[Spambayes] RE: Yahoo's "domain keys" and spam

Ryan Malayter rmalayter at bai.org
Fri Dec 12 16:12:51 EST 2003


> From: Robert K. Coe

> Where is it written that SpamBayes would "add a token 
> verifying the presence of a domain key entry in the header"? 

It's not, although the current SpamBayes header tokenizer would detect
this header and add the same token no matter what the actual validity of
the signature was. It would look something like "X-Yahoo-Domain-Sig:
skip:20".

> Doing so would seem to be self-defeating if credible 
> forgeries of domain keys become widespread 

*Credible* forgeries will not be widespread, since you need the
organization's private key to generate the domain signature. However,
unless the logic to actually perform the crypto and verify the signature
is added to SpamBayes, all SB will see is a header token with a bunch of
random hex characters. That is, only the *presence* of a domain
signature would be detected, not whether or not it is actually valid.

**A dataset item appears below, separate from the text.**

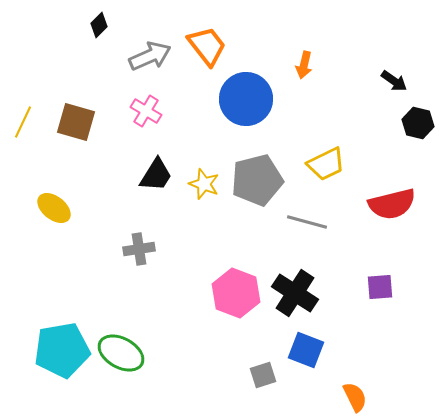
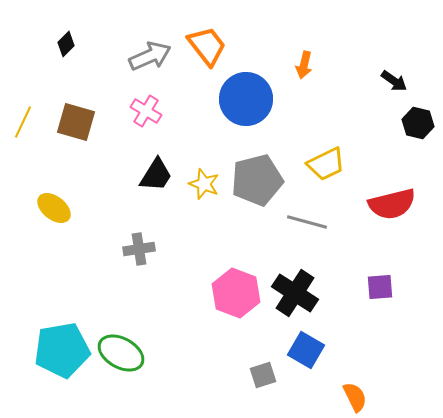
black diamond: moved 33 px left, 19 px down
blue square: rotated 9 degrees clockwise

> marginally helpful otherwise (since the "I know it when I see 
> it" model of spam detection works very well for humans and 
> fairly well for Bayesian filters without this additional 
> complication).

A validated domain key signature would tell you with certainty whether
or not a mail message that claims to be from a domain is actually from
an SMTP server controlled by the same people who control the domain's
DNS. My intuition tells me this is a very strong bit of evidence that
would be very useful to the classifier. Of course, that will have to be
tested before the feature would be added to the production code.

> For that matter, where is it written that the use of domain 
> keys will become widespread? (But I guess that's a topic for 
> another discussion.)

Yahoo is one of the biggest mail hosts on the Internet, and they're
donating the code to the most popular Open-source SMTP servers in use on
the Internet. It's supposed to be a cheap and simple addition to the DNS
and e-mail infrastructure, and Yahoo is evangelizing it to other major
ISPs as a way to cut down on forged spam message headers. I assume a lot
of smaller ISPs and corporations will get on board as a result, but of
course it may just be ignored. There will also be a significant ramp-up
time.

I'm merely suggesting that the SB project get out in front of the issue.
I will try adapt the necessary crypto code into Python myself as soon as
it is available in other open-source projects. (I'm guessing the code
will be in C, and go to the Qmail, sendmail, etc. projects).